Provided text ::
Pashmina refers to a specific type of wool that is produced from the fur of the pashmina goat indigenous to the Himalaya Mountains. The name pashmina is derived from the Persian word, pashm, for wool.

Products made from pashmina wool demand a high price, and are desirable for their fine texture, warmth and softness. Though many products are made from pashmina; shawls, wraps and scarves are by far the most popular. This is due both to fashion trends as well as the expense of pashmina wool. It takes far less wool to create a scarf than it does to create a full sweater; though this is not to say that pashmina clothing does not exist. A popular product made from pashmina wool is an extra wide scarf that can be bunched together to be worn around the neck, or unbunched for use as a shawl or sarong. This scarf is often referred to as a pashmina due to the material of its construction.

Pashmina products can be purchased with varying degrees of pashmina wool content. 100% pashmina wool is very delicate and more like a gauze than a proper wool thread, so to increase strength and reduce costs manufactures often blend silk and other wools with pashmina to create a fiber that is more durable and less expensive. Due to the prohibitive cost of 100% pashmina wool products, blended items are most commonly found in department stores; though specialty shops and upscale boutiques readily sell pure pashmina items.

Pashmina wool usage can be dated back to the first people indigenous to the Himalayas; and the first incidence of the now ubiquitous pashmina shawl can be dated through written records to the third century BC. Though this early usage of pashmina can most likely be attributed more to the regional availability of the wool rather than the desirable characteristics specific to pashmina wool. Today pashmina goats are raised commercially to meet the demand for pashmina wool. There is no distinction between the wool gathered from goats in the Himalayas and goats raised in Mongolia where the most successful commercial pashmina farms can be found.

Study material ::
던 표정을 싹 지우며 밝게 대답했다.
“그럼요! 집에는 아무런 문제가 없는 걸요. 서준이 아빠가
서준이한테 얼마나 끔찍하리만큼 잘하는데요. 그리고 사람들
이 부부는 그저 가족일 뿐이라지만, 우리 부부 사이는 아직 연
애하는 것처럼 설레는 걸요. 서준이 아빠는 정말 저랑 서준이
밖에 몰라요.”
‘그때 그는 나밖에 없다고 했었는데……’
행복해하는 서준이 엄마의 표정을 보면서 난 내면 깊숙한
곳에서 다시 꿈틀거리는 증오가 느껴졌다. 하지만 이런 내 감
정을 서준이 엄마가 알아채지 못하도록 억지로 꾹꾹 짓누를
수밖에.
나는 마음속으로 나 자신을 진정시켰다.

To do ::
• 1. In the pashmina text, which Persian word is the name pashmina derived from?
• 2. List every quality that the pashmina text says makes pashmina products desirable.
• 3. Reproduce the pashmina text from "Products made from" up to and including "of its construction.".

Exercise responses ::
• 1. Pashm, the Persian word for wool.

• 2.
- Fine texture
- Warmth
- Softness

• 3.
Products made from pashmina wool demand a high price, and are desirable for their fine texture, warmth and softness. Though many products are made from pashmina; shawls, wraps and scarves are by far the most popular. This is due both to fashion trends as well as the expense of pashmina wool. It takes far less wool to create a scarf than it does to create a full sweater; though this is not to say that pashmina clothing does not exist. A popular product made from pashmina wool is an extra wide scarf that can be bunched together to be worn around the neck, or unbunched for use as a shawl or sarong. This scarf is often referred to as a pashmina due to the material of its construction.